The site near Wolverhampton was one of 53 projects battling it out for top honours at the Royal Institution of Chartered Surveyors' (RICS) West Midlands awards 2014.

The huge plant, which will cover 775,000 sq ft of the i54 development site when it is completed next year, will produce the next-generation Ingenium engines for cars like the new Jaguar XE saloon, due to go on sale in 2015.

It scooped the regeneration award at the region's property 'Oscars', hailed for the impact it is having on the regeneration of the wider region.

The judges said: "The new engine production facility has specialist equipment, engine assembly, offices and ancillary facilities.

"Part of the wider i54 regeneration, JLR's new facility is contributing to the area's wider regeneration through the engagement with the local community during the planning process, engagement with local schools and significantly impacting the area's growth prospects through the creation of approximately 1,400 jobs."

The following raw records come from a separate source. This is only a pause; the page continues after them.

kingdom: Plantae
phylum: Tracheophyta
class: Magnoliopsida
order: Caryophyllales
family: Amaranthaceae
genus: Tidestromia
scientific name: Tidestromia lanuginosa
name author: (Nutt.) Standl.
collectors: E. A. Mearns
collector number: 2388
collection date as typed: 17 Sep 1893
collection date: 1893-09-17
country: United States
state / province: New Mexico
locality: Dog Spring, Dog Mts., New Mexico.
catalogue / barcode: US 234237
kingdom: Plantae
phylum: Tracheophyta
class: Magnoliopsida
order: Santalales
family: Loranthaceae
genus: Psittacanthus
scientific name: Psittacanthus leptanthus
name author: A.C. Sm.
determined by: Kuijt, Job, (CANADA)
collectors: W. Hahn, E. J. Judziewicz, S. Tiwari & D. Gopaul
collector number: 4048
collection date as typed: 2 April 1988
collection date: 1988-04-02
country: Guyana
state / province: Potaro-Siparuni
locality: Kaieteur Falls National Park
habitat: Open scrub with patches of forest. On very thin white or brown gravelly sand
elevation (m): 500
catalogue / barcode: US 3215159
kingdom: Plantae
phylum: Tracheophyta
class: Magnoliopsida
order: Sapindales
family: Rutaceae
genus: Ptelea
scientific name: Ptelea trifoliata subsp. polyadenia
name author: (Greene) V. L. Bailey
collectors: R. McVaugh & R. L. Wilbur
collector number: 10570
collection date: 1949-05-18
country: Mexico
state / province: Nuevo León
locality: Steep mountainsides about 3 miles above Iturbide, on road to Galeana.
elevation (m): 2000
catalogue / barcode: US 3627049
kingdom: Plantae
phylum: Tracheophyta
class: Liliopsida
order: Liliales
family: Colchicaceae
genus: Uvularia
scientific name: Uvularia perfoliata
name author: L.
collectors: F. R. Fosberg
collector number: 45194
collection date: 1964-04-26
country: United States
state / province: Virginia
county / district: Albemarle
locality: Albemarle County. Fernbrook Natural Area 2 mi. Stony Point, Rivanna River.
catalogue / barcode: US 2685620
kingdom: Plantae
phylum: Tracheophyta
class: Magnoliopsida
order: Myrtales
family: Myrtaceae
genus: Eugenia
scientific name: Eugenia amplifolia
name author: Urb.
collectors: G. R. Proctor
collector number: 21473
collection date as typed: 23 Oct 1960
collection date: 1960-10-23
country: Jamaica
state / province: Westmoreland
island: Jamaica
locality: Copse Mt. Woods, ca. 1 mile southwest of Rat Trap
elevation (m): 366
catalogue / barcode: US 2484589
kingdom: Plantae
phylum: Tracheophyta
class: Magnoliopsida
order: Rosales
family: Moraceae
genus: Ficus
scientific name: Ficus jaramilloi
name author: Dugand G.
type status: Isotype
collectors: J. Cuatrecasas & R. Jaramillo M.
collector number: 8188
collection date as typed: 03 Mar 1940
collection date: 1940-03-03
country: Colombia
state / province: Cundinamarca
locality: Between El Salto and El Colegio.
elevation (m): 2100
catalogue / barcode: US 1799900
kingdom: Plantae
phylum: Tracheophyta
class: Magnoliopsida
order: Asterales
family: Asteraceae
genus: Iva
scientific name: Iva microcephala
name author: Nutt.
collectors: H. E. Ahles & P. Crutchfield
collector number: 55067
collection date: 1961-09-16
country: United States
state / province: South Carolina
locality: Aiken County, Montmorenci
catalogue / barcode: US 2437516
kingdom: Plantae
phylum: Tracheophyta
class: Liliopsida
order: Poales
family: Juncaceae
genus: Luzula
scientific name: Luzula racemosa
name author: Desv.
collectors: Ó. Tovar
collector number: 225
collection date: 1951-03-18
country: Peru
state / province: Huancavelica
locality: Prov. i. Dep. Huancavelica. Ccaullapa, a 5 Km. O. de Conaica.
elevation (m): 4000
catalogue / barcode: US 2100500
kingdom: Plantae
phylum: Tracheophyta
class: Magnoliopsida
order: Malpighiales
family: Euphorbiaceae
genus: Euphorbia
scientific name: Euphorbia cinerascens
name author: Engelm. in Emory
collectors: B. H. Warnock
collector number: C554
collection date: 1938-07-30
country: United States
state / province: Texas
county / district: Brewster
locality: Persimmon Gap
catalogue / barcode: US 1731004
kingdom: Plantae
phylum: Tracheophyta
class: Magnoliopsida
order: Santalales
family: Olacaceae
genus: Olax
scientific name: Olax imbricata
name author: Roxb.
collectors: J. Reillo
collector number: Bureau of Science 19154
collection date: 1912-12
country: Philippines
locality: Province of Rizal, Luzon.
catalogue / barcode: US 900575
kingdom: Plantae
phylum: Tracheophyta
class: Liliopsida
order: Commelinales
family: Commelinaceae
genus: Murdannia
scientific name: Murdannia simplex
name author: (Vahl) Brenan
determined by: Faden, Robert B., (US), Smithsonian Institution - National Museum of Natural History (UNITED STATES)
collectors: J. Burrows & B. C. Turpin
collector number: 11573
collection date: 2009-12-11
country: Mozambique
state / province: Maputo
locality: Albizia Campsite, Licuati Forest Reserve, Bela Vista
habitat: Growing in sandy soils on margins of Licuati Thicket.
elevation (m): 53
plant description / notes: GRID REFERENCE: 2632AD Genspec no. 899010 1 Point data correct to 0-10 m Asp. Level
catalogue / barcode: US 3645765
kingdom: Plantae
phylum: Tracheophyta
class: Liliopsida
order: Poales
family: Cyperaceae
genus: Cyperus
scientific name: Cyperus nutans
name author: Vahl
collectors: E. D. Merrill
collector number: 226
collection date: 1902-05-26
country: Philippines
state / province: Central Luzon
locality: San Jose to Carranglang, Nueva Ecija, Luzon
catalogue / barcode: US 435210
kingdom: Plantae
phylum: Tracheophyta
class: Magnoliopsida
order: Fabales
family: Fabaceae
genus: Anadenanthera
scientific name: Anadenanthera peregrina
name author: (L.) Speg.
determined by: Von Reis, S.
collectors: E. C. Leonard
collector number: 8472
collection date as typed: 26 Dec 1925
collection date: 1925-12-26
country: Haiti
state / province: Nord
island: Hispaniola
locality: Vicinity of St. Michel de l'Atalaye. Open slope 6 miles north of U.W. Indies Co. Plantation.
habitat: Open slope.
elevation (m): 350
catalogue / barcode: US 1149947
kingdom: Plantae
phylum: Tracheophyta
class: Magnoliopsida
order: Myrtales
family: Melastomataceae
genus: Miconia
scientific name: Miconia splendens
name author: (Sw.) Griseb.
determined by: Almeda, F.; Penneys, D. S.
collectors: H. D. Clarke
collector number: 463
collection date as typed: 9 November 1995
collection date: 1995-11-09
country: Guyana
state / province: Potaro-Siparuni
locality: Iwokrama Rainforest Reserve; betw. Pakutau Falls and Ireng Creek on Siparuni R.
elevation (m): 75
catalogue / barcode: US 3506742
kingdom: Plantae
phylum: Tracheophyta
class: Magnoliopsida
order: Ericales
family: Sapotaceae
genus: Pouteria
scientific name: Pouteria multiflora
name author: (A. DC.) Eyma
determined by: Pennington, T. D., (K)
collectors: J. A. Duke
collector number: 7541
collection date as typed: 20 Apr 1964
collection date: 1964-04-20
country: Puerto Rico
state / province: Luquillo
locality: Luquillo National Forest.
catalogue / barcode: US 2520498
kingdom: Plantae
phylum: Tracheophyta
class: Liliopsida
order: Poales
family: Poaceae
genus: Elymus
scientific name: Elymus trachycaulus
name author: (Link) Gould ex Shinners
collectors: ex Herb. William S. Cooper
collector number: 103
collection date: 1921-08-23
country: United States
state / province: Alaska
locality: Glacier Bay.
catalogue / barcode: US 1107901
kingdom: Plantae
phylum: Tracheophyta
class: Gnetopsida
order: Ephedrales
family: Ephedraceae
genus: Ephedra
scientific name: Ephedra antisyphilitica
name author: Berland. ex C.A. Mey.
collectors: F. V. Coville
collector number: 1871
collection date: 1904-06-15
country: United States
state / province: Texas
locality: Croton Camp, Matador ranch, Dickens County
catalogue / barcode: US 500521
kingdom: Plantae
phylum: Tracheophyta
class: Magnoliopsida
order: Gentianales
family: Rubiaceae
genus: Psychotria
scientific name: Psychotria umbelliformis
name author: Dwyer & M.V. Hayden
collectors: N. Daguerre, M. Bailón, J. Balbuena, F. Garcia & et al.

It is one of four winners at the awards hosted by architect George Clarke – best known as presenter of Channel 4's Restoration Man - that will now go on to take part in the national RICS awards later this year.

One of the other four - winner of the Design Through Innovation award as well as the evening's blue ribbon project of the year title – was the Library of Birmingham.

Built by Wolverhampton construction group Carillion, the library triumphed over what the 16-strong panel of judges said was an exceptionally strong field of entries.

John Sharpe, chairman of the awards; judging panel, said: "The Library of Birmingham is a more than deserving winner of the RICS West Midlands Awards project of the year 2014. It absolutely embodies the values that the judges look for in a development – it serves its users in a way that few other projects could and since opening, has proven itself at the heart of the community.

"All the judges were unanimous in selecting The Library of Birmingham as project of the year because it is an iconic landmark building which makes a bold statement about Birmingham's confidence in itself as a world city. Designed by a Dutch architect and built under a lasting collaborative partnership agreement between Birmingham City Council and Carillion, it is an impressive building inside and out which provides a fantastic facility for Birmingham and the West Midlands."